The NJ trees obtained from `markovjumps` (based on non-synonymous distances) were used to generate 25 sets of ancestral sequences under model M8 in `codeml` implemented in PAML, Version 3.15 (Yang, 1997). The 25 sets of ancestral sequences were then taken as inputs for the hierarchical regressions, i.e. observed distances were computed for each of the 25 sets of ancestral sequences and separate regressions were fit. For each of the two alignments, we also performed regression analyses that combined the observed distances by taking a weighted average of the *y*_{i,j}s from the 25 sets of ancestral sequences. Finally, hierarchical analyses of the ancestral sequences obtained using the maximum likelihood (ML) phylogeny for the MHC data and the phylogeny of Lee *et al.* (1995) (used in Yang *et al.*, 2000b) for lysin were also performed.

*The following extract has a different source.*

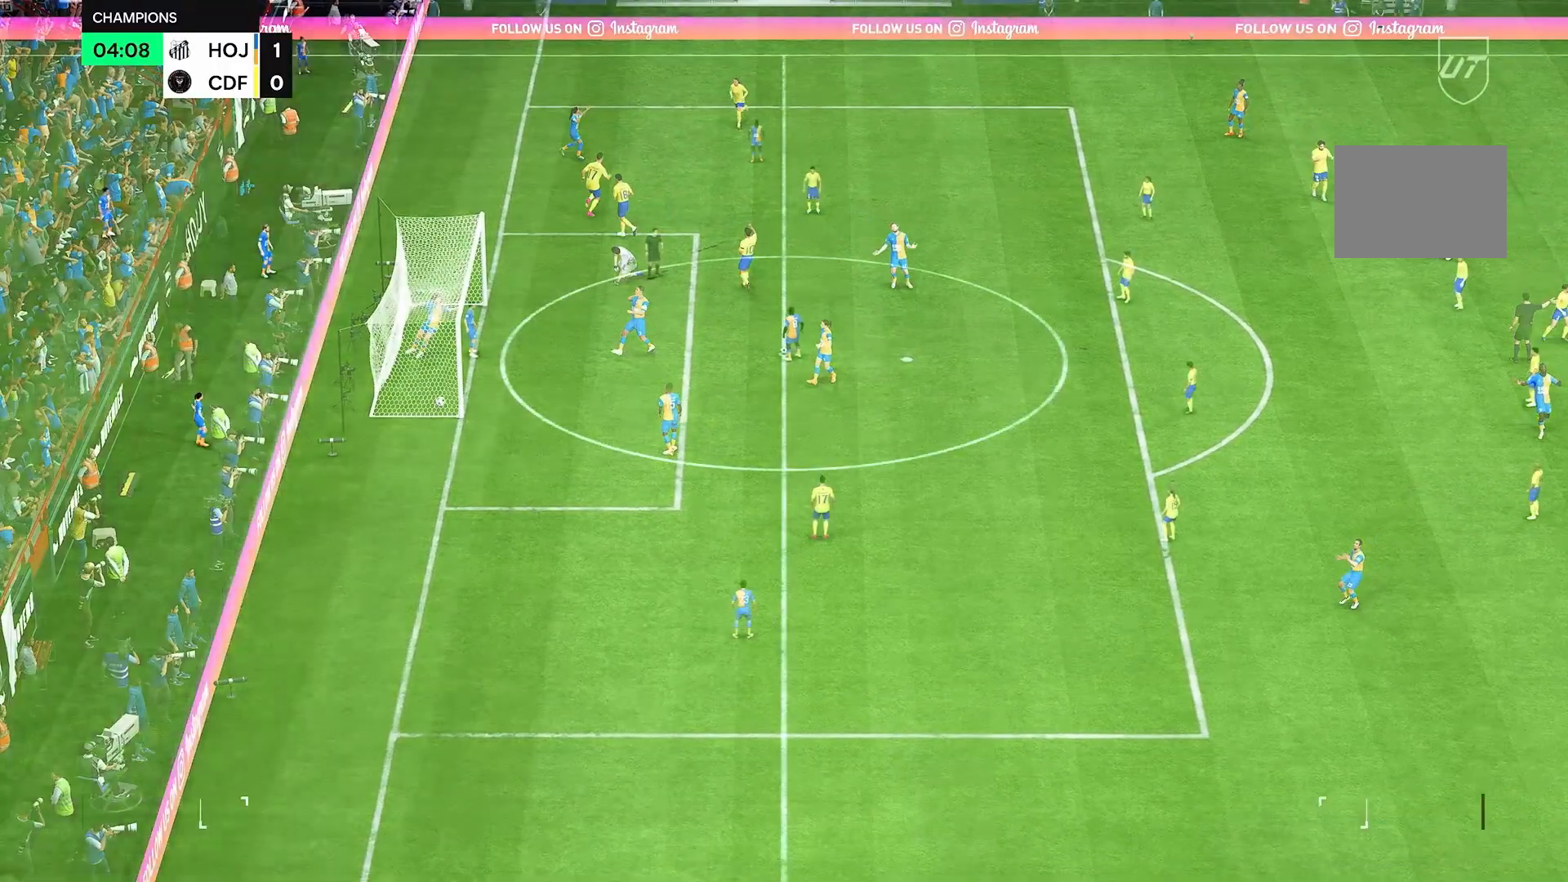
{"buttons": [], "left_stick": "left", "right_stick": "center", "events": [[250, "left_stick", "left"]]}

For both datasets, and for each set of ancestral sequences, positively and negatively selected sites were identified using the codon substitution model M8 in PAML, in which a discretized beta distribution models ω values between zero and one with probability *p*_{0}, while an additional positive selection category with ω > 1 and probability *p*_{1} models positive selection. Sites were identified as positively selected if the Bayes-empirical-Bayes posterior probability (Yang *et al.*, 2005) of belonging to this last category was greater than 0.95 and as negatively selected if Pr(ω > 1| data) < 0.5 and < 0.3, where is the estimated posterior mean.

#### 2.2.2 Other methods

In addition to looking at results obtained via the Bayesian hierarchical models for sites classified as positively selected using ω-based methods, we also compare such results to two approaches that take physicochemical properties into account. Specifically, we applied the methods of McClellan *et al.* (2005) implemented in `TreeSAAP` version 3.2 (Woolley *et al.*, 2003) and the methods of Sainudiin *et al.* (2005) and Wong *et al.* (2006) implemented in `codemlz` in PAML, 3.14z and `EvoRadical`, respectively.

`TreeSAAP` implements the modified MM01 model of McClellan and McCracken (2001), which is outlined in McClellan *et al.* (2005). In model MM01, each non-synonymous substitution is assigned to one of *M* categories, with categories indexed by lower numbers corresponding to sites with more conservative changes for a given property, and those indexed by higher numbers corresponding to sites displaying radical changes. In the analyses presented here, we considered *M* = 4 categories indicating, respectively, conservative changes (*m* = 1), moderate changes (*m* = 2), radical changes (*m* = 3) and very radical changes (*m* = 4). Non-synonymous changes were inferred from the ancestral reconstruction obtained via the reversible nucleotide substitution model in `baseml` (no codon substitution models are implemented in the current version of `TreeSAAP`). The ML phylogeny and the phylogeny of Lee *et al.* (1995) were used for the MHC and lysin data, respectively. Each of the non-synonymous changes was assigned to one of the magnitude categories for each of the five properties being considered. In order to test the hypothesis of neutrality, McClellan *et al.* (2005) divide the number of inferred amino acid replacements per magnitude category for a given property by the number of evolutionary pathways assigned to that category to obtain a set of proportions, *p*_{m} for *m* = 1 : *M*. Under neutrality, it is expected that these proportions are equal to the overall mean. McClellan *et al.* (2005) test neutrality for each property using *z*-scores. Site-specific *z*-scores are also provided, however, they do not adjust for multiple comparisons.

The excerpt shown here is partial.